RECORD EXCERPTS:
-*-*-
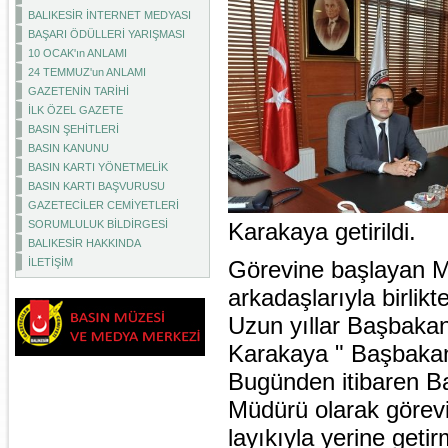
BALIKESİR İNTERNET MEDYASI
BAŞARI ÖDÜLLERİ YARIŞMASI
10 OCAK'ın ANLAMI
24 TEMMUZ'un ANLAMI
GAZETENİN TARİHİ
İLK ÖZEL GAZETE
BASIN ŞEHİTLERİ
BASIN KANUNU
BASIN KARTI YÖNETMELİK
BASIN KARTI BAŞVURUSU
GAZETECİLER CEMİYETLERİ
SORUMLULUK BİLDİRGESİ
Karakaya getirildi.
BALIKESİR HAKKINDA
İLETİŞİM
Görevine başlayan M
arkadaşlarıyla birlik
Uzun yıllar Başbakan
Karakaya " Başbakanl
Bugünden itibaren B
Müdürü olarak görev
layıkıyla yerine geti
-*-*-
JOB ITEM:
Your reply should be an exact copy of every line from the line with "İLK ÖZEL GAZETE" through the final line of the data, and nothing more.

RESPONSE:
İLK ÖZEL GAZETE
BASIN ŞEHİTLERİ
BASIN KANUNU
BASIN KARTI YÖNETMELİK
BASIN KARTI BAŞVURUSU
GAZETECİLER CEMİYETLERİ
SORUMLULUK BİLDİRGESİ
Karakaya getirildi.
BALIKESİR HAKKINDA
İLETİŞİM
Görevine başlayan M
arkadaşlarıyla birlik
Uzun yıllar Başbakan
Karakaya " Başbakanl
Bugünden itibaren B
Müdürü olarak görev
layıkıyla yerine geti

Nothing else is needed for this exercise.